▶ **What you have to do**: Check every line below for the string "Алтайский". Copy the ones that have it.

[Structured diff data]
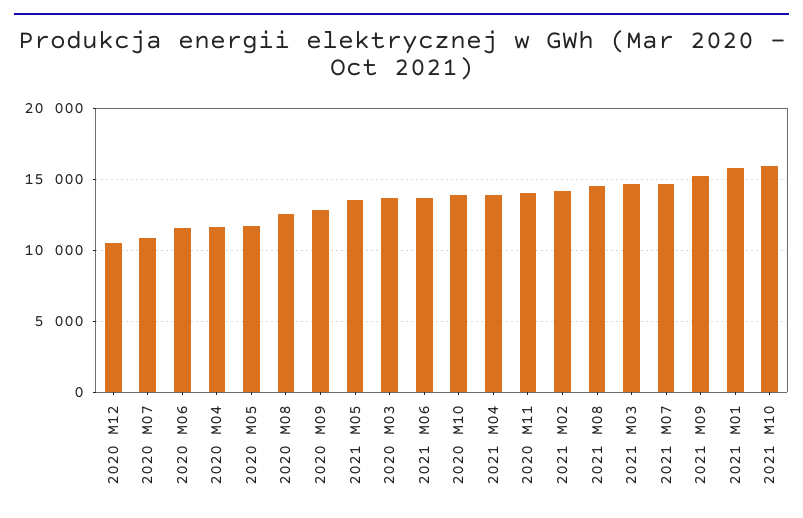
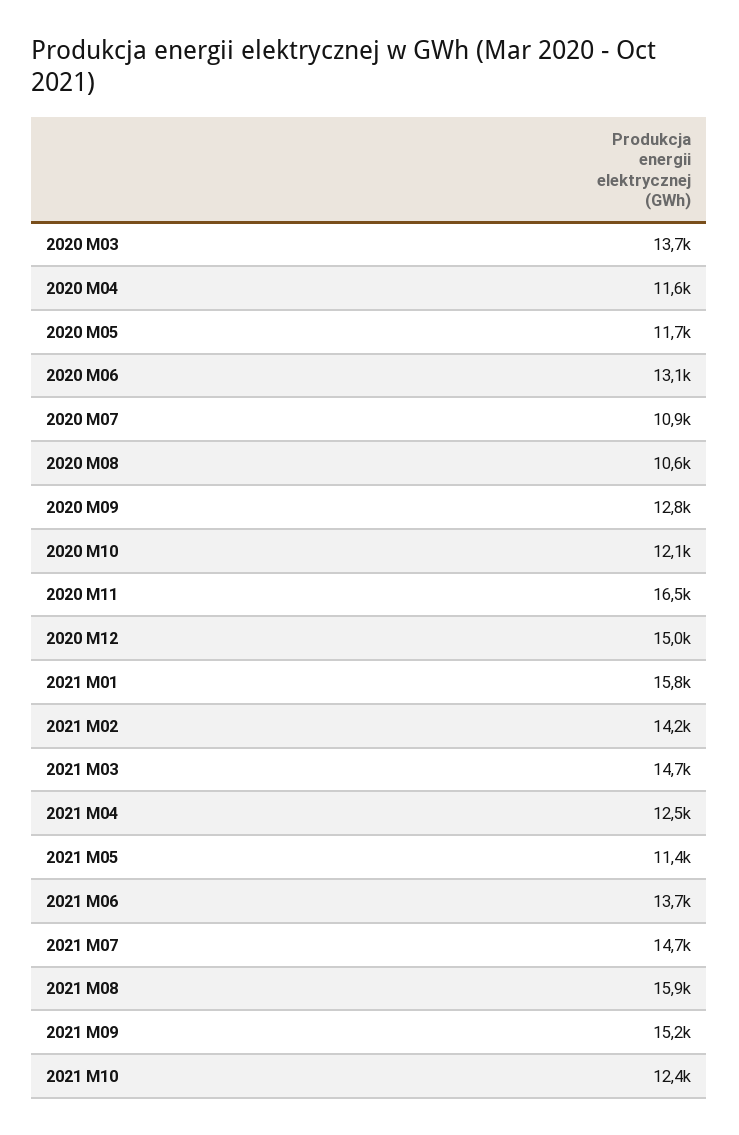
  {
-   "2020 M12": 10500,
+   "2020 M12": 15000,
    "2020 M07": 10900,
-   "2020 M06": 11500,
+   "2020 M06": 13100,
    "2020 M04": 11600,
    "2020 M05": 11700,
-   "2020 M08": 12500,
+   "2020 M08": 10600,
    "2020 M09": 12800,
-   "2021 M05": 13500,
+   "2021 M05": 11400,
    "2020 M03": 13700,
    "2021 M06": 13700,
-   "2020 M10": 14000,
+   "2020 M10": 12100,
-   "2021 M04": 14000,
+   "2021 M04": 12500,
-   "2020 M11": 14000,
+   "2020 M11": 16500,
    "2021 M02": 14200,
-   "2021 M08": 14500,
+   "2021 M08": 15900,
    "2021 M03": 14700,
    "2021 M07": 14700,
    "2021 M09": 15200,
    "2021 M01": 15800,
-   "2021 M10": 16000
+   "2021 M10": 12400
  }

==

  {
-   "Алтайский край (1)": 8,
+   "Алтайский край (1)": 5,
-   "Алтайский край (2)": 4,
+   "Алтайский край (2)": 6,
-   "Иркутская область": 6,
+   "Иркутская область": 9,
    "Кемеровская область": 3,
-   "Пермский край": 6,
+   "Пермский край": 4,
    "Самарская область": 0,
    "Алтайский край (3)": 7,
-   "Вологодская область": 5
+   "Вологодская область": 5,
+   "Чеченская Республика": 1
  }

--

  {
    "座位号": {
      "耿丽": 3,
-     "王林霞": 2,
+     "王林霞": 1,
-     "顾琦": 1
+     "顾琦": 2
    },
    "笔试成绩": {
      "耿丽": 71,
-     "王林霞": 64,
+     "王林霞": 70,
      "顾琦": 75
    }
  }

▶ **Answer for this exercise**:
-   "Алтайский край (1)": 8,
+   "Алтайский край (1)": 5,
-   "Алтайский край (2)": 4,
+   "Алтайский край (2)": 6,
    "Алтайский край (3)": 7,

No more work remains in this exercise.